:: TASK DESCRIPTION ::
Lines to restate from the data below: from the one containing "Oktober 2025" to the one containing "bauhandwerk Newsletter", both included. Give them again exactly, and only them.

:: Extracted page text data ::

↓↓↓

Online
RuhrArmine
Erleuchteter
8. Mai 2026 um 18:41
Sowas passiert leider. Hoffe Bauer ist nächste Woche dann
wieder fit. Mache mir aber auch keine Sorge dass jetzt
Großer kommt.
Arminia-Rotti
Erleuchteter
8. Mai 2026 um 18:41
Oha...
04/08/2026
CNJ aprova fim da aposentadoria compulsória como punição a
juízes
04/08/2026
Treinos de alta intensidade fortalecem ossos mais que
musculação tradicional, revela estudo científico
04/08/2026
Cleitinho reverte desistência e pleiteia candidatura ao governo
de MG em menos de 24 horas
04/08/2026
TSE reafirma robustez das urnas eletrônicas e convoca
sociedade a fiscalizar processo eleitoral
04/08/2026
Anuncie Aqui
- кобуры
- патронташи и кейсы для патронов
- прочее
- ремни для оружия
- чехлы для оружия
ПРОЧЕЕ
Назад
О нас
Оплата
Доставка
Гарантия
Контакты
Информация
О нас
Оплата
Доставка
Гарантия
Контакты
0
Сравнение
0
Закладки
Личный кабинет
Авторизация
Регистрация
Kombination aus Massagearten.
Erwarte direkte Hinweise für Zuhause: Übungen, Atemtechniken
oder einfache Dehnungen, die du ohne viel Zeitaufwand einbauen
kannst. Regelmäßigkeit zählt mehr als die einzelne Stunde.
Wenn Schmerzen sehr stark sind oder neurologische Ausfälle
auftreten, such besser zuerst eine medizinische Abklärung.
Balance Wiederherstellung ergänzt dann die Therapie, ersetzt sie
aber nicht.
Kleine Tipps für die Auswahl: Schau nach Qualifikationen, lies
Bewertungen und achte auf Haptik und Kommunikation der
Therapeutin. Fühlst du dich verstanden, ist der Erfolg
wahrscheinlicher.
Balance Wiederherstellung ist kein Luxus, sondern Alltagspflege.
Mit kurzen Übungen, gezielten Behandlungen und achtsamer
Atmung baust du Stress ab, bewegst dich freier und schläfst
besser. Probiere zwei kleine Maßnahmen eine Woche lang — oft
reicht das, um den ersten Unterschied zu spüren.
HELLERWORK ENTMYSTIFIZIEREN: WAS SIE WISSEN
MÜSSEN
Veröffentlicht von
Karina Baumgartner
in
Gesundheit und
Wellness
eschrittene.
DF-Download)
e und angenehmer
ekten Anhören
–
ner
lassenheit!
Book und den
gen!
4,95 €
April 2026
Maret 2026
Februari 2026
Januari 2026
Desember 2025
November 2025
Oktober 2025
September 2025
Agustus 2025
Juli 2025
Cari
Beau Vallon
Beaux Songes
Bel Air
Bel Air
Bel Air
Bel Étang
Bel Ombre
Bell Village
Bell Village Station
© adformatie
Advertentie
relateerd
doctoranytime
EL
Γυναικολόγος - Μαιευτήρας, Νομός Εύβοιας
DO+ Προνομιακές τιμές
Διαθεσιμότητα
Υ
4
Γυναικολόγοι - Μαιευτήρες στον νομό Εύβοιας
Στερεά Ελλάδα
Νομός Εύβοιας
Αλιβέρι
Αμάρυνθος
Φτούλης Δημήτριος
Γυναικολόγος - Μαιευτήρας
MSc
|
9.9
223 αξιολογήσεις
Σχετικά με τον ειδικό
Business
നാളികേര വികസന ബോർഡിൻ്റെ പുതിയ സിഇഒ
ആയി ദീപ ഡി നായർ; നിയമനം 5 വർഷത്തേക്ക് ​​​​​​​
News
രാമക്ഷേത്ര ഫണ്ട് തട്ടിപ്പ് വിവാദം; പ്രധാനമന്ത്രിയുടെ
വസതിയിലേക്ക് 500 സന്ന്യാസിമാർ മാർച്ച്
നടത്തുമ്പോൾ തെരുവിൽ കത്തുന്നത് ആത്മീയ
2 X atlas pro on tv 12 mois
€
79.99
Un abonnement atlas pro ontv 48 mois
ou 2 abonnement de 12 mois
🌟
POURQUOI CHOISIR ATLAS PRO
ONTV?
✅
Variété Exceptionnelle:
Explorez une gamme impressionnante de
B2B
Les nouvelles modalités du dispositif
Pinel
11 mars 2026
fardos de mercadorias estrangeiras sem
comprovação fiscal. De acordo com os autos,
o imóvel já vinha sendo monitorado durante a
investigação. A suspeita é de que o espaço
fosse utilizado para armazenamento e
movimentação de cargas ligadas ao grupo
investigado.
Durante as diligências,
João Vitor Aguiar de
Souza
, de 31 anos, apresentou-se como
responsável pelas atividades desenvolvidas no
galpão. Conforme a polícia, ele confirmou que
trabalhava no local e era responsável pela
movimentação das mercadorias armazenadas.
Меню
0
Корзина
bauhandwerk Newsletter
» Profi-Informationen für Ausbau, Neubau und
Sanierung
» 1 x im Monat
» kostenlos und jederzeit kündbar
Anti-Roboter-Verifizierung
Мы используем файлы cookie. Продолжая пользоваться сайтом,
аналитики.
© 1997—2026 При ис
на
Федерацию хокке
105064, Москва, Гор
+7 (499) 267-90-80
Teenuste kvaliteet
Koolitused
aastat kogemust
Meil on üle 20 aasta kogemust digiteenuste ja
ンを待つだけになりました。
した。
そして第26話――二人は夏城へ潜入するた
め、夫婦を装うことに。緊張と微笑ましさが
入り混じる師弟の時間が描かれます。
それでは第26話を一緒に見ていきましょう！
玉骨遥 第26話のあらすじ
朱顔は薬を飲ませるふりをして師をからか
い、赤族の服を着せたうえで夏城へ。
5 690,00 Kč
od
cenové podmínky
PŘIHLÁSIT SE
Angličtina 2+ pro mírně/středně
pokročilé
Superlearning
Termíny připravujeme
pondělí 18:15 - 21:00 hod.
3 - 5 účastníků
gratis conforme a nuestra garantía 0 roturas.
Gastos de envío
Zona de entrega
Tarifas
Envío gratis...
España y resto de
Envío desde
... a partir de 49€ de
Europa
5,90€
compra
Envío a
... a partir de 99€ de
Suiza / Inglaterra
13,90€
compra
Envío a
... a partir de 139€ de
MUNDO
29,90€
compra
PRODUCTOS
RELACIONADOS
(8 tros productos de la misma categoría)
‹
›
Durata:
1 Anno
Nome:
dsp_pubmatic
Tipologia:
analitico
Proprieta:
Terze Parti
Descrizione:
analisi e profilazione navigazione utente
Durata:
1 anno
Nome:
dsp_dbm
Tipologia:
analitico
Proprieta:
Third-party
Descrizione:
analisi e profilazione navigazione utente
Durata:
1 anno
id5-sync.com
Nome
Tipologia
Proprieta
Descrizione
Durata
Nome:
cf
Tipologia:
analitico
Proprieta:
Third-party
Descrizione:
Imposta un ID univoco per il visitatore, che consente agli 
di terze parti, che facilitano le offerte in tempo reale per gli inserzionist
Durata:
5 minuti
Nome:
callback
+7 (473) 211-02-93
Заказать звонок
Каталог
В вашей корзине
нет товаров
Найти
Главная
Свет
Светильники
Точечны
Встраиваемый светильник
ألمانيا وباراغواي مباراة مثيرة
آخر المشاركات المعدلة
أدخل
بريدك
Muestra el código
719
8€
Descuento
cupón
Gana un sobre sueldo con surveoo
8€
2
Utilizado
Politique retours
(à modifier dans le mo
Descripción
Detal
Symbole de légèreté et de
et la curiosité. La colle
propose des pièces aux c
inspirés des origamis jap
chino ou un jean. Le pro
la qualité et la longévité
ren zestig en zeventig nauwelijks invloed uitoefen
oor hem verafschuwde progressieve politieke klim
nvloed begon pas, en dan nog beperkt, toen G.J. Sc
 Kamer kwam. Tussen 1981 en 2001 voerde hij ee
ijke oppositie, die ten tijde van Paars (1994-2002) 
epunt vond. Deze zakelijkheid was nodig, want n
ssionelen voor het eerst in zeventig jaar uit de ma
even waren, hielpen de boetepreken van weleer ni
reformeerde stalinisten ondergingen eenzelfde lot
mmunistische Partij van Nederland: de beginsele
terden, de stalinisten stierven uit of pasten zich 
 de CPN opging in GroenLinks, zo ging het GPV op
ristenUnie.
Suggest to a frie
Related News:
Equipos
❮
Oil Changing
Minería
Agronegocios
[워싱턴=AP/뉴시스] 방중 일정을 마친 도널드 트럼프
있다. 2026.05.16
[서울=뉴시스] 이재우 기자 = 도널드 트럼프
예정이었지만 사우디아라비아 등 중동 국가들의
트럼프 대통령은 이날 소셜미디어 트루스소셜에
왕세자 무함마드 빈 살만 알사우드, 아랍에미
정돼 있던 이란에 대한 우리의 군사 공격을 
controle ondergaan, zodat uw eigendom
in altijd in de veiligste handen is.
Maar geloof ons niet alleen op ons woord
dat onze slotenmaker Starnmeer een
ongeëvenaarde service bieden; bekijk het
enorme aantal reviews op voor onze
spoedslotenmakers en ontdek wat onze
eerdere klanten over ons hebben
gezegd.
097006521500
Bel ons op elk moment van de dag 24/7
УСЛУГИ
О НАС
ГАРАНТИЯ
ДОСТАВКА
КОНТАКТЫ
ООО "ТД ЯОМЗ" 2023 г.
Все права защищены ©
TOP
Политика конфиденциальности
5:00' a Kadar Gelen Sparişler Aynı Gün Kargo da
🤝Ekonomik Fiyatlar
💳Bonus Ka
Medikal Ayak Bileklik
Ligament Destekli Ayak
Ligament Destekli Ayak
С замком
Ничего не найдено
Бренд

↑↑↑

:: ANSWER TO THE EXERCISE ::
Oktober 2025
September 2025
Agustus 2025
Juli 2025
Cari
Beau Vallon
Beaux Songes
Bel Air
Bel Air
Bel Air
Bel Étang
Bel Ombre
Bell Village
Bell Village Station
© adformatie
Advertentie
relateerd
doctoranytime
EL
Γυναικολόγος - Μαιευτήρας, Νομός Εύβοιας
DO+ Προνομιακές τιμές
Διαθεσιμότητα
Υ
4
Γυναικολόγοι - Μαιευτήρες στον νομό Εύβοιας
Στερεά Ελλάδα
Νομός Εύβοιας
Αλιβέρι
Αμάρυνθος
Φτούλης Δημήτριος
Γυναικολόγος - Μαιευτήρας
MSc
|
9.9
223 αξιολογήσεις
Σχετικά με τον ειδικό
Business
നാളികേര വികസന ബോർഡിൻ്റെ പുതിയ സിഇഒ
ആയി ദീപ ഡി നായർ; നിയമനം 5 വർഷത്തേക്ക് ​​​​​​​
News
രാമക്ഷേത്ര ഫണ്ട് തട്ടിപ്പ് വിവാദം; പ്രധാനമന്ത്രിയുടെ
വസതിയിലേക്ക് 500 സന്ന്യാസിമാർ മാർച്ച്
നടത്തുമ്പോൾ തെരുവിൽ കത്തുന്നത് ആത്മീയ
2 X atlas pro on tv 12 mois
€
79.99
Un abonnement atlas pro ontv 48 mois
ou 2 abonnement de 12 mois
🌟
POURQUOI CHOISIR ATLAS PRO
ONTV?
✅
Variété Exceptionnelle:
Explorez une gamme impressionnante de
B2B
Les nouvelles modalités du dispositif
Pinel
11 mars 2026
fardos de mercadorias estrangeiras sem
comprovação fiscal. De acordo com os autos,
o imóvel já vinha sendo monitorado durante a
investigação. A suspeita é de que o espaço
fosse utilizado para armazenamento e
movimentação de cargas ligadas ao grupo
investigado.
Durante as diligências,
João Vitor Aguiar de
Souza
, de 31 anos, apresentou-se como
responsável pelas atividades desenvolvidas no
galpão. Conforme a polícia, ele confirmou que
trabalhava no local e era responsável pela
movimentação das mercadorias armazenadas.
Меню
0
Корзина
bauhandwerk Newsletter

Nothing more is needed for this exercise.